Records excerpted from a collection

----------

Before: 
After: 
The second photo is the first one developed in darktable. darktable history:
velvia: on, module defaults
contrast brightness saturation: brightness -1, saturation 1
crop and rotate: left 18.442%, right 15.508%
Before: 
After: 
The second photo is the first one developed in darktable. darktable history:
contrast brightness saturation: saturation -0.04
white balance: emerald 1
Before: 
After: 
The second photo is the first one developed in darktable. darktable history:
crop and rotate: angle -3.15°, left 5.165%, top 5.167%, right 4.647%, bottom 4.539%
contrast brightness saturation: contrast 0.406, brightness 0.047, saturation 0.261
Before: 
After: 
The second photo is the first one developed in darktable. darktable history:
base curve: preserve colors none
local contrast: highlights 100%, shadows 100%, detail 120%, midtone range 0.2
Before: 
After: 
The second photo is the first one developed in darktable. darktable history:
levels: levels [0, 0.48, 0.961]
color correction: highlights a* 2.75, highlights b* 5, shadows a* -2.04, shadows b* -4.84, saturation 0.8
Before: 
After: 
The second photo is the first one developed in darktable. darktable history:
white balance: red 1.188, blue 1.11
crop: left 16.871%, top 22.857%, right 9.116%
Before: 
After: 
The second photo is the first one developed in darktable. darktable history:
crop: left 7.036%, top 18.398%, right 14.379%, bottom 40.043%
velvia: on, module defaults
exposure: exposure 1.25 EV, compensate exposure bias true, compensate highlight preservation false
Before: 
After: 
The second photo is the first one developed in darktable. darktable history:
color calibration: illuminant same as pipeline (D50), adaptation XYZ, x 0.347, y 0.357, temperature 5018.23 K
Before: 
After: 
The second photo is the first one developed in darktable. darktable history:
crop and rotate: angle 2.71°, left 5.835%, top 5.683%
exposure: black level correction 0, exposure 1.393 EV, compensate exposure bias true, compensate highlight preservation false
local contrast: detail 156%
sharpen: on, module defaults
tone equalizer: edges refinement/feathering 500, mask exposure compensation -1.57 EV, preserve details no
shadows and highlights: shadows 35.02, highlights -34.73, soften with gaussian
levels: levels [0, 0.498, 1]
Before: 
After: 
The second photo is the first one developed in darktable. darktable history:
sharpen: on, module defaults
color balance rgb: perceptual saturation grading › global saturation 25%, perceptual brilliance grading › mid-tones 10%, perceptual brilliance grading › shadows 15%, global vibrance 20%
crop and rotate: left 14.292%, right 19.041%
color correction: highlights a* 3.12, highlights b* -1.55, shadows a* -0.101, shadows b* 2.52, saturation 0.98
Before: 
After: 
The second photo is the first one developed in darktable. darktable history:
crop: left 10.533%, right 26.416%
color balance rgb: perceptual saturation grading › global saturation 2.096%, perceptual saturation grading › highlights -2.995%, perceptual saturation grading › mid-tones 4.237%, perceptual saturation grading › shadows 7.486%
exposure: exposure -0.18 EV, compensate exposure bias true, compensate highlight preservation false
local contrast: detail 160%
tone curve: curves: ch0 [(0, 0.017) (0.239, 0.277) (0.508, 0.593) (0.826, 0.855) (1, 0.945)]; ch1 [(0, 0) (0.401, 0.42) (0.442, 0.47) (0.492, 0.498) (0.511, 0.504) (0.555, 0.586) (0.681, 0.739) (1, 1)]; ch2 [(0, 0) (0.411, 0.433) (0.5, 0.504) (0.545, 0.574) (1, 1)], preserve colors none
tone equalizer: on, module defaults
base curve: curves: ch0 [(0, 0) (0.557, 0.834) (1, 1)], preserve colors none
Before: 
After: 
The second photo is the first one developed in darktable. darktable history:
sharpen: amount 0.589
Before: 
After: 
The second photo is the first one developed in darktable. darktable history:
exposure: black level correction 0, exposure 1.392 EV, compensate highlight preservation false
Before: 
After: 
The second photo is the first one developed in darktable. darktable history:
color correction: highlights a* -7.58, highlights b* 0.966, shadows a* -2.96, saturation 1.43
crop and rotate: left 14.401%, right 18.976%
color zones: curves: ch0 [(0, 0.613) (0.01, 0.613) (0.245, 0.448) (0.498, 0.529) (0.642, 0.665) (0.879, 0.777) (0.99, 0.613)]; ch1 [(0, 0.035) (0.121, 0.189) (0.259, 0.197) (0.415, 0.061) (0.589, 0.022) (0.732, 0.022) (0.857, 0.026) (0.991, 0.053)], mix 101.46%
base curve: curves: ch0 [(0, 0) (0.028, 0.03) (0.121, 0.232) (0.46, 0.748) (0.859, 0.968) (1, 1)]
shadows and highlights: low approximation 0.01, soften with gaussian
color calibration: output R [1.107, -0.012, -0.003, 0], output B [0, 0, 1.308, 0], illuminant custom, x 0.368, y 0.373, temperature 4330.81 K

----------

TO BE DONE: Reproduce all of the records above line for line, changing nothing.

RESULT OF THIS TASK:
Before: 
After: 
The second photo is the first one developed in darktable. darktable history:
velvia: on, module defaults
contrast brightness saturation: brightness -1, saturation 1
crop and rotate: left 18.442%, right 15.508%
Before: 
After: 
The second photo is the first one developed in darktable. darktable history:
contrast brightness saturation: saturation -0.04
white balance: emerald 1
Before: 
After: 
The second photo is the first one developed in darktable. darktable history:
crop and rotate: angle -3.15°, left 5.165%, top 5.167%, right 4.647%, bottom 4.539%
contrast brightness saturation: contrast 0.406, brightness 0.047, saturation 0.261
Before: 
After: 
The second photo is the first one developed in darktable. darktable history:
base curve: preserve colors none
local contrast: highlights 100%, shadows 100%, detail 120%, midtone range 0.2
Before: 
After: 
The second photo is the first one developed in darktable. darktable history:
levels: levels [0, 0.48, 0.961]
color correction: highlights a* 2.75, highlights b* 5, shadows a* -2.04, shadows b* -4.84, saturation 0.8
Before: 
After: 
The second photo is the first one developed in darktable. darktable history:
white balance: red 1.188, blue 1.11
crop: left 16.871%, top 22.857%, right 9.116%
Before: 
After: 
The second photo is the first one developed in darktable. darktable history:
crop: left 7.036%, top 18.398%, right 14.379%, bottom 40.043%
velvia: on, module defaults
exposure: exposure 1.25 EV, compensate exposure bias true, compensate highlight preservation false
Before: 
After: 
The second photo is the first one developed in darktable. darktable history:
color calibration: illuminant same as pipeline (D50), adaptation XYZ, x 0.347, y 0.357, temperature 5018.23 K
Before: 
After: 
The second photo is the first one developed in darktable. darktable history:
crop and rotate: angle 2.71°, left 5.835%, top 5.683%
exposure: black level correction 0, exposure 1.393 EV, compensate exposure bias true, compensate highlight preservation false
local contrast: detail 156%
sharpen: on, module defaults
tone equalizer: edges refinement/feathering 500, mask exposure compensation -1.57 EV, preserve details no
shadows and highlights: shadows 35.02, highlights -34.73, soften with gaussian
levels: levels [0, 0.498, 1]
Before: 
After: 
The second photo is the first one developed in darktable. darktable history:
sharpen: on, module defaults
color balance rgb: perceptual saturation grading › global saturation 25%, perceptual brilliance grading › mid-tones 10%, perceptual brilliance grading › shadows 15%, global vibrance 20%
crop and rotate: left 14.292%, right 19.041%
color correction: highlights a* 3.12, highlights b* -1.55, shadows a* -0.101, shadows b* 2.52, saturation 0.98
Before: 
After: 
The second photo is the first one developed in darktable. darktable history:
crop: left 10.533%, right 26.416%
color balance rgb: perceptual saturation grading › global saturation 2.096%, perceptual saturation grading › highlights -2.995%, perceptual saturation grading › mid-tones 4.237%, perceptual saturation grading › shadows 7.486%
exposure: exposure -0.18 EV, compensate exposure bias true, compensate highlight preservation false
local contrast: detail 160%
tone curve: curves: ch0 [(0, 0.017) (0.239, 0.277) (0.508, 0.593) (0.826, 0.855) (1, 0.945)]; ch1 [(0, 0) (0.401, 0.42) (0.442, 0.47) (0.492, 0.498) (0.511, 0.504) (0.555, 0.586) (0.681, 0.739) (1, 1)]; ch2 [(0, 0) (0.411, 0.433) (0.5, 0.504) (0.545, 0.574) (1, 1)], preserve colors none
tone equalizer: on, module defaults
base curve: curves: ch0 [(0, 0) (0.557, 0.834) (1, 1)], preserve colors none
Before: 
After: 
The second photo is the first one developed in darktable. darktable history:
sharpen: amount 0.589
Before: 
After: 
The second photo is the first one developed in darktable. darktable history:
exposure: black level correction 0, exposure 1.392 EV, compensate highlight preservation false
Before: 
After: 
The second photo is the first one developed in darktable. darktable history:
color correction: highlights a* -7.58, highlights b* 0.966, shadows a* -2.96, saturation 1.43
crop and rotate: left 14.401%, right 18.976%
color zones: curves: ch0 [(0, 0.613) (0.01, 0.613) (0.245, 0.448) (0.498, 0.529) (0.642, 0.665) (0.879, 0.777) (0.99, 0.613)]; ch1 [(0, 0.035) (0.121, 0.189) (0.259, 0.197) (0.415, 0.061) (0.589, 0.022) (0.732, 0.022) (0.857, 0.026) (0.991, 0.053)], mix 101.46%
base curve: curves: ch0 [(0, 0) (0.028, 0.03) (0.121, 0.232) (0.46, 0.748) (0.859, 0.968) (1, 1)]
shadows and highlights: low approximation 0.01, soften with gaussian
color calibration: output R [1.107, -0.012, -0.003, 0], output B [0, 0, 1.308, 0], illuminant custom, x 0.368, y 0.373, temperature 4330.81 K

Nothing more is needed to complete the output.